Grace hesitated. She looked down at his burgundy-clad arm, then nodded slowly and placed her hand gingerly in the crook of his elbow.

Such a distrustful little creature, Trevor thought as he escorted her to one of the comfortable chairs. He made certain she was properly settled before seating himself in the chair opposite. As he sat, he noticed, for the first time, the portrait that hung on the wall directly opposite the picture of Grace. He had not seen this one before because he had
been so engrossed in Grace’s picture while Amity had described the rest to him. What he saw in that portrait made him grin widely, a sudden lazy smile that swept across his lips, making the rugged planes of his face almost boyishly charming.

Grace saw him smile. Puzzled, she looked over her shoulder in the direction of his gaze, then back at Trevor quizzically. He gestured at the portrait of two identical girls with the now familiar curly red hair and laughing blue eyes. “That portrait answers quite a few questions,” he said, shaking his head with a low chuckle.
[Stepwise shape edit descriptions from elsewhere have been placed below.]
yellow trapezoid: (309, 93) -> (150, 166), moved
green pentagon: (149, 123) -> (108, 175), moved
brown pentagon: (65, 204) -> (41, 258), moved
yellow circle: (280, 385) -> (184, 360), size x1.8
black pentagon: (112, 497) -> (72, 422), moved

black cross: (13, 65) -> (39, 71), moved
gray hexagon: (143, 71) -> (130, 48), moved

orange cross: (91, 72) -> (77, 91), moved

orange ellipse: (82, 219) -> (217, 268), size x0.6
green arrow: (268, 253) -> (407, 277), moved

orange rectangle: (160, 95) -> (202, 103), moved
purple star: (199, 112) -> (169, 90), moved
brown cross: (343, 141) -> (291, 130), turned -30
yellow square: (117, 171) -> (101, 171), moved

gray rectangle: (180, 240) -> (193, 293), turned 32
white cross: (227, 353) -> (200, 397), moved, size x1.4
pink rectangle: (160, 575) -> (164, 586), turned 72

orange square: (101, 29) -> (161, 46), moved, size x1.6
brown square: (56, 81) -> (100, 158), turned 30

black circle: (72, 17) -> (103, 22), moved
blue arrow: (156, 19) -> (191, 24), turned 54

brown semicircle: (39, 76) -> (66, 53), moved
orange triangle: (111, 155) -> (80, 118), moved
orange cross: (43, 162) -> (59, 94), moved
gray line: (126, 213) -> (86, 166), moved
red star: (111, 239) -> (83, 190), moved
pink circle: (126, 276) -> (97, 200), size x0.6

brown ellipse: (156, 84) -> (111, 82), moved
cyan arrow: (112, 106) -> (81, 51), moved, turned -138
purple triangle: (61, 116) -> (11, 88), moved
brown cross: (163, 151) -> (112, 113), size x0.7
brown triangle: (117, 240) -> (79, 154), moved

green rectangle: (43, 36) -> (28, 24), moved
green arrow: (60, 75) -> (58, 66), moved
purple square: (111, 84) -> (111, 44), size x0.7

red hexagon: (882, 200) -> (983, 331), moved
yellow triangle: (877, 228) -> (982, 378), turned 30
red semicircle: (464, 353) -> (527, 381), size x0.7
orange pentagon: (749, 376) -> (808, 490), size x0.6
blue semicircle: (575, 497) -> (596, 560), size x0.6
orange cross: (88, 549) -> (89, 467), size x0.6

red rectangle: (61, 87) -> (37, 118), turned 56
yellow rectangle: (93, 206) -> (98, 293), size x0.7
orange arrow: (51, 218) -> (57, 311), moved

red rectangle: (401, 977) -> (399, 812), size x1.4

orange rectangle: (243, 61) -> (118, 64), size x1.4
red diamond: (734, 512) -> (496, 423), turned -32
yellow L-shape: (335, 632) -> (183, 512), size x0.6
“The portrait of Amity and Charity?” She raised a dubious eyebrow. “Whatever have they done now?” Amused tolerance softened her guarded features.

He gave a short, sharp bark of laughter when she said their names. “I’ve been introduced to Amity, and found her quite delightful, but I find it rather hard to believe that somebody actually named that little spitfire Charity.” He shook his head, still laughing softly. “I gather she’s a bit more excitable than her twin?”